§ TEXT
>> Start

For first time setup: set up the databases directory with the right permissions
(more detailed instructions to come later). Then add the following line to
/etc/hosts
192.168.99.100 lensingwikipedia.me
Checkout the repository and download the data index files. Update
web/local_config.py
and docker-compose.yml
to run as IP address shown above
and provide the location of the data index files. Remove the log_driver
and
log_opt
options from docker-compose.yml
otherwise docker-compose up
will
terminate with an error.
Make sure that BACKEND_URL
in local_config.py
uses the IP address from
above, e.g.:
BACKEND_URL = "http://192.168.99.100:1500"
Then enter the following commands:
docker run hello-world # to see if the install worked
docker-compose build
docker-compose up
Visit the IP address for your docker container at the port you selected in
docker-compose.yml
and you should see an running version of lensingwikipedia.
Troubleshooting: if nc -z 192.168.99.100 8080
reports that port 8080 is not
serving requests then follow the instructions below to remove all containers
and then run docker-compose up
to see if that fixes the problem.
If you experience DNS issues, you can force Docker to use Google DNS servers by doing the following:
eval "$(docker-machine env default)"

>> End

§ EXTRACTED ENTRIES
>> Start

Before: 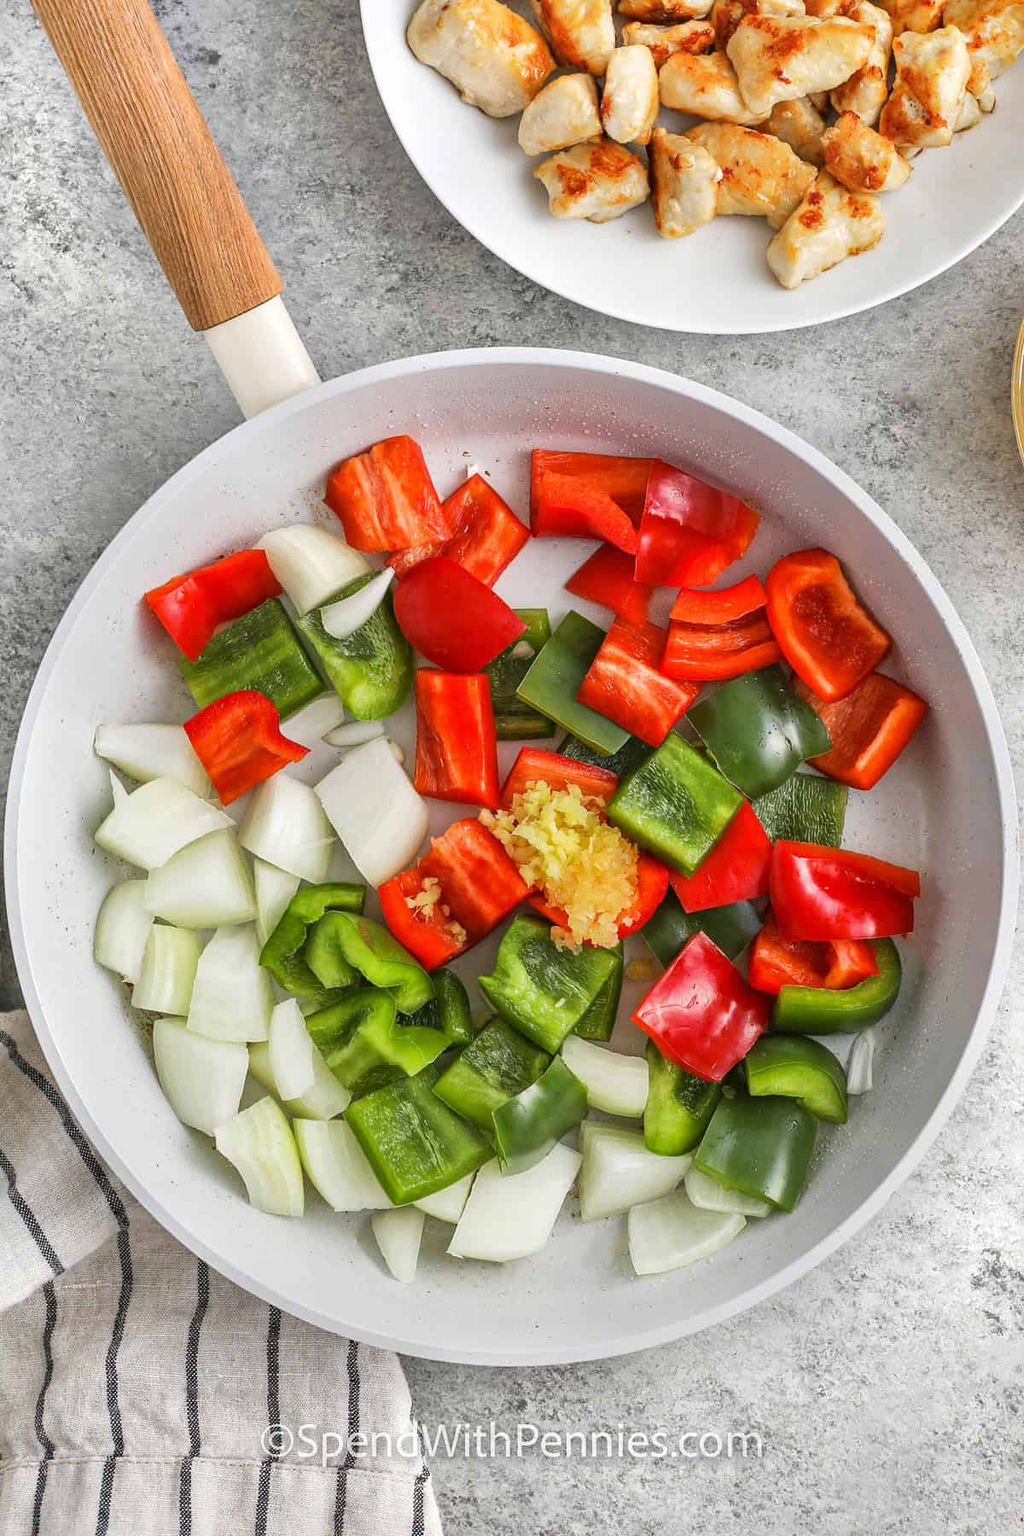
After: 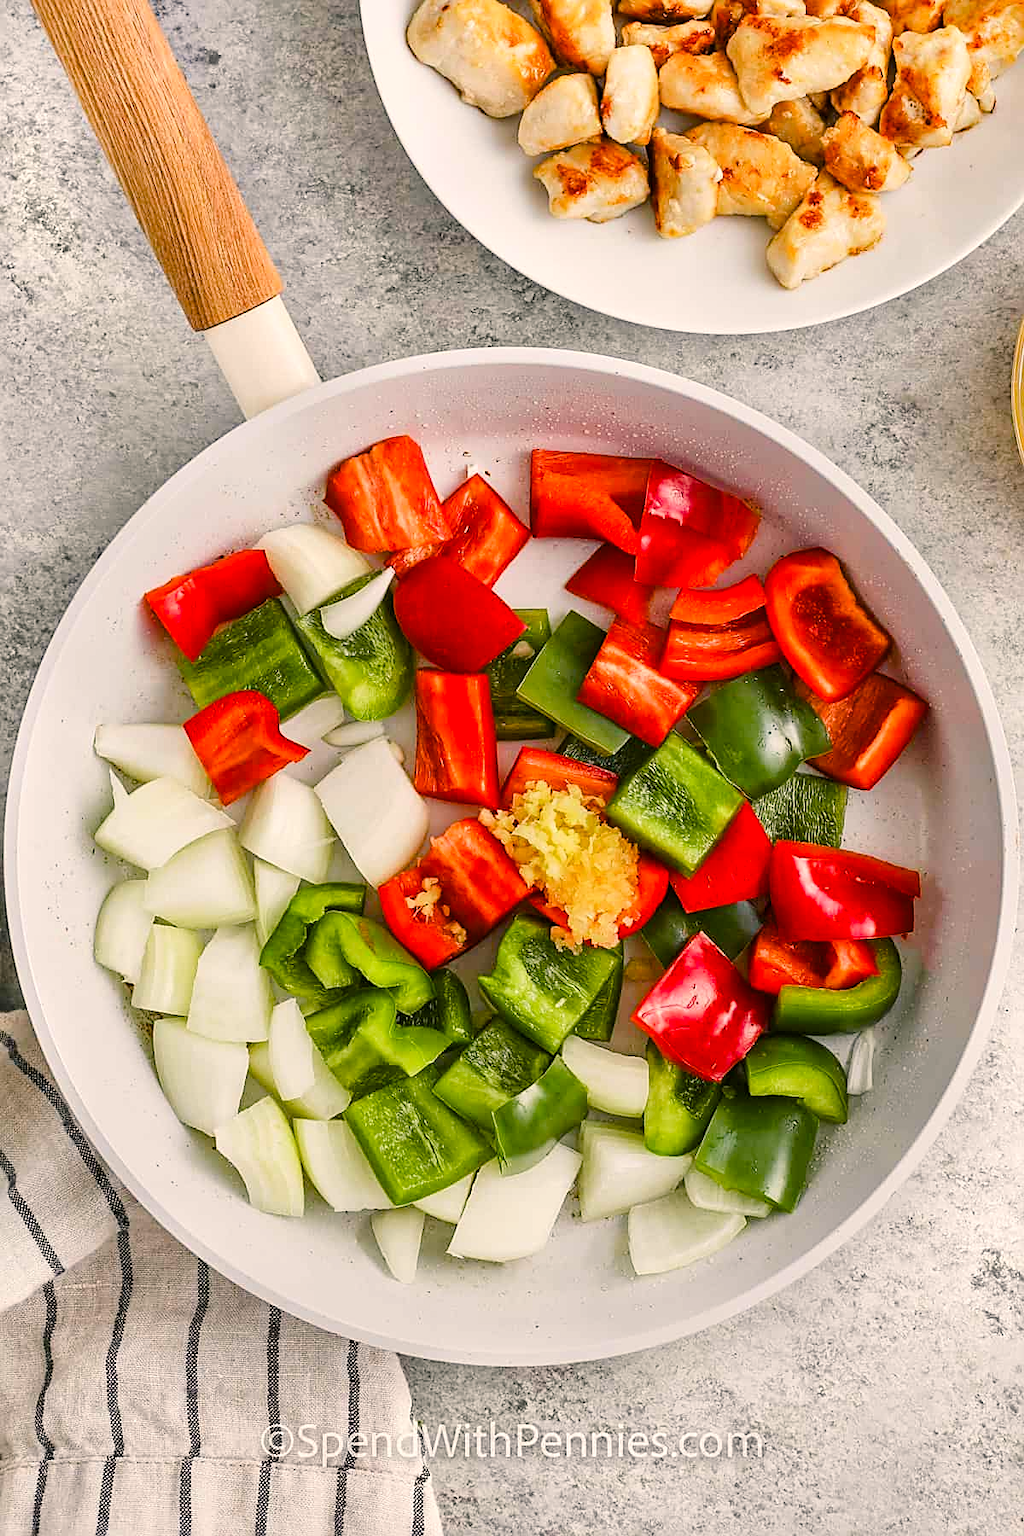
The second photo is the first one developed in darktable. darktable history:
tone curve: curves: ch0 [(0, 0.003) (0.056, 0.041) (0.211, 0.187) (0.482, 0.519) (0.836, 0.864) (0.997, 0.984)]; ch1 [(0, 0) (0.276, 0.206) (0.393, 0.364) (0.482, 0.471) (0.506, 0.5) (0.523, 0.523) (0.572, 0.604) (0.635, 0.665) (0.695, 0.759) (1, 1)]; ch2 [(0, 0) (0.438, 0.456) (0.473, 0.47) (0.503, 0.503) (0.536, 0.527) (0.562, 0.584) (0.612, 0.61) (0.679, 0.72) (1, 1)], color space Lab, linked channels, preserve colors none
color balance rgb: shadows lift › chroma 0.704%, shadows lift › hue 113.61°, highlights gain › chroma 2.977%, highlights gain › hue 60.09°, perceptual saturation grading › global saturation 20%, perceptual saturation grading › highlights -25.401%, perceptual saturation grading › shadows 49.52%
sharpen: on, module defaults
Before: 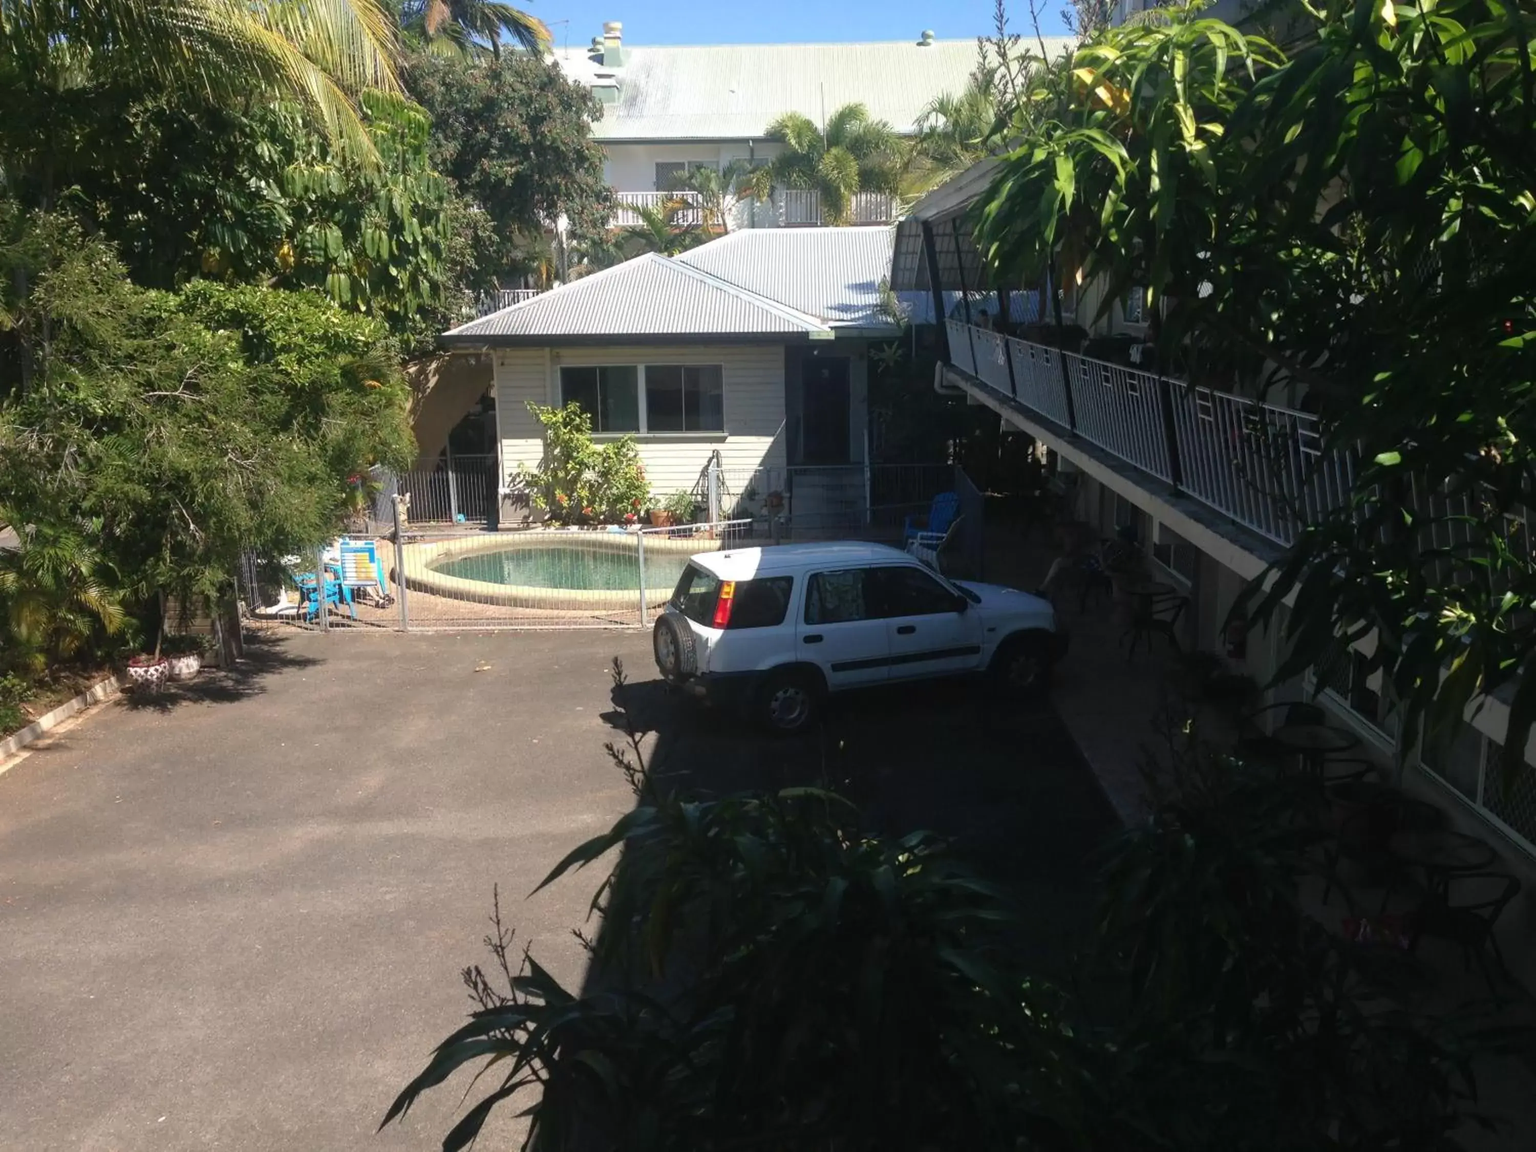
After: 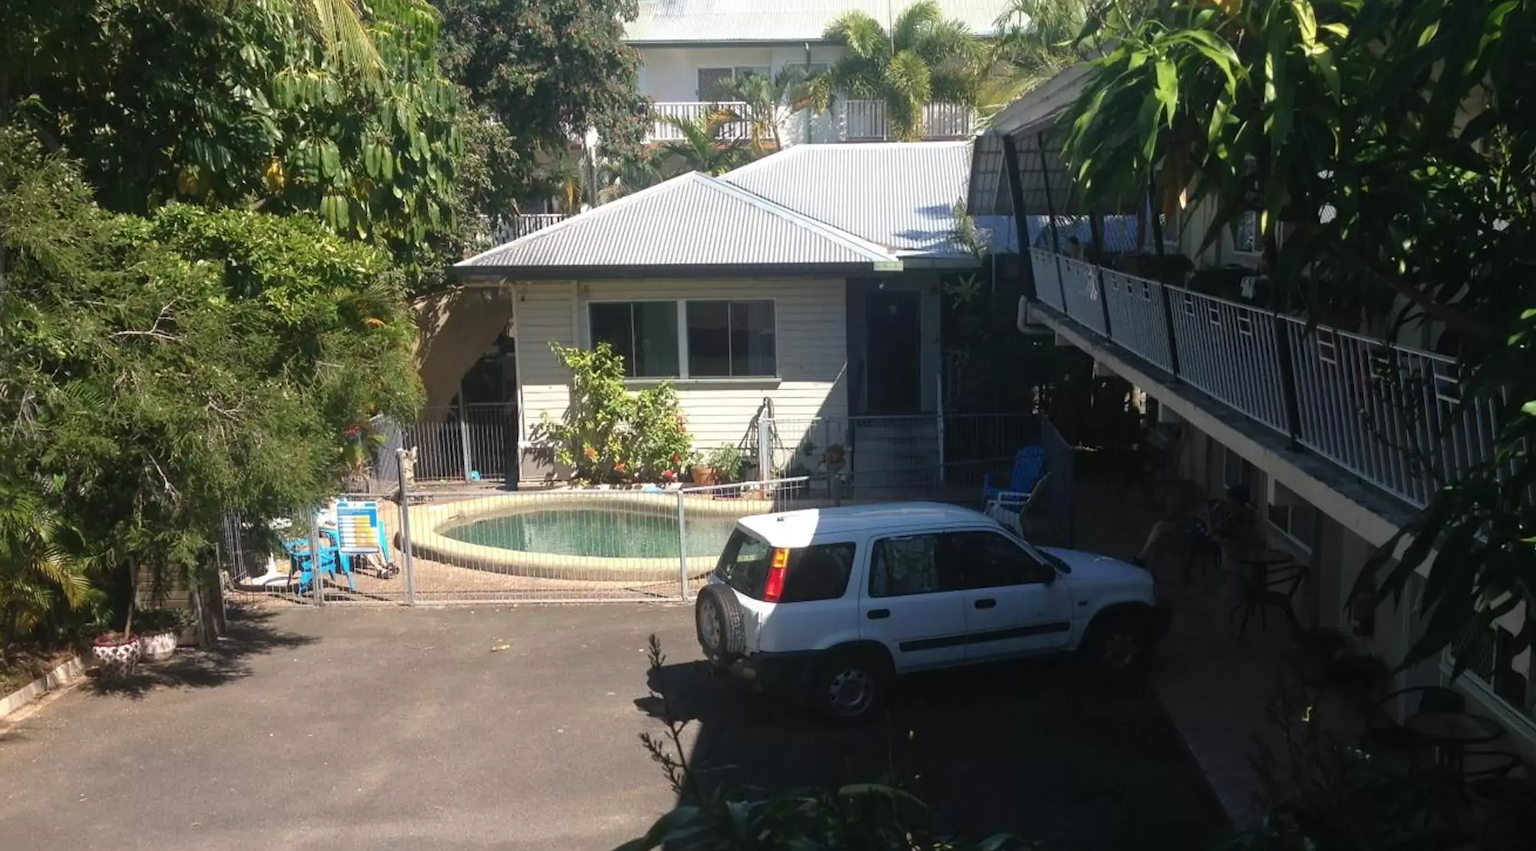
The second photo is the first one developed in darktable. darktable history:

>> End

§ EXERCISE A
Answer each question from the setup instructions:
(i) Which IP address is paired with lensingwikipedia.me in the line added to /etc/hosts?
(ii) Which two options must be removed from docker-compose.yml?
(iii) What is the stated purpose of running docker run hello-world?
§ EXERCISE B
Set down everything in the setup instructions from "Troubleshooting: if nc" down to "fixes the problem.", word for word.
§ EXERCISE C
Resume the setup instructions for lensingwikipedia after their final line, carrying them forward in the same style.

§ TASK OUTPUT A
(i) 192.168.99.100
(ii) log_driver and log_opt
(iii) To see if the install worked.

§ TASK OUTPUT B
Troubleshooting: if nc -z 192.168.99.100 8080
reports that port 8080 is not
serving requests then follow the instructions below to remove all containers
and then run docker-compose up
to see if that fixes the problem.

§ TASK OUTPUT C
DOCKER_OPTS="-dns 8.8.8.8 -dns 8.8.4.4"
docker-machine restart default
eval "$(docker-machine env default)"
docker-machine ssh default
To update the site, pull the new version from github and re-run:
make prod
When updating to a new docker image, you should check if the previous image was terminated gracefully:
sudo docker ps
sudo docker kill CONTAINER-ID
To remove containers and images, run make remove-containers
and make remove-images
, respectively.
When you run make remove-images
you might get an error message (which is
ignored) from docker rm
that you need to pass at least one parameter to it.
Don't worry about this; it just happens before the remove-images
target
depends on remove-containers
and you'll get the error message when there are
no containers to remove.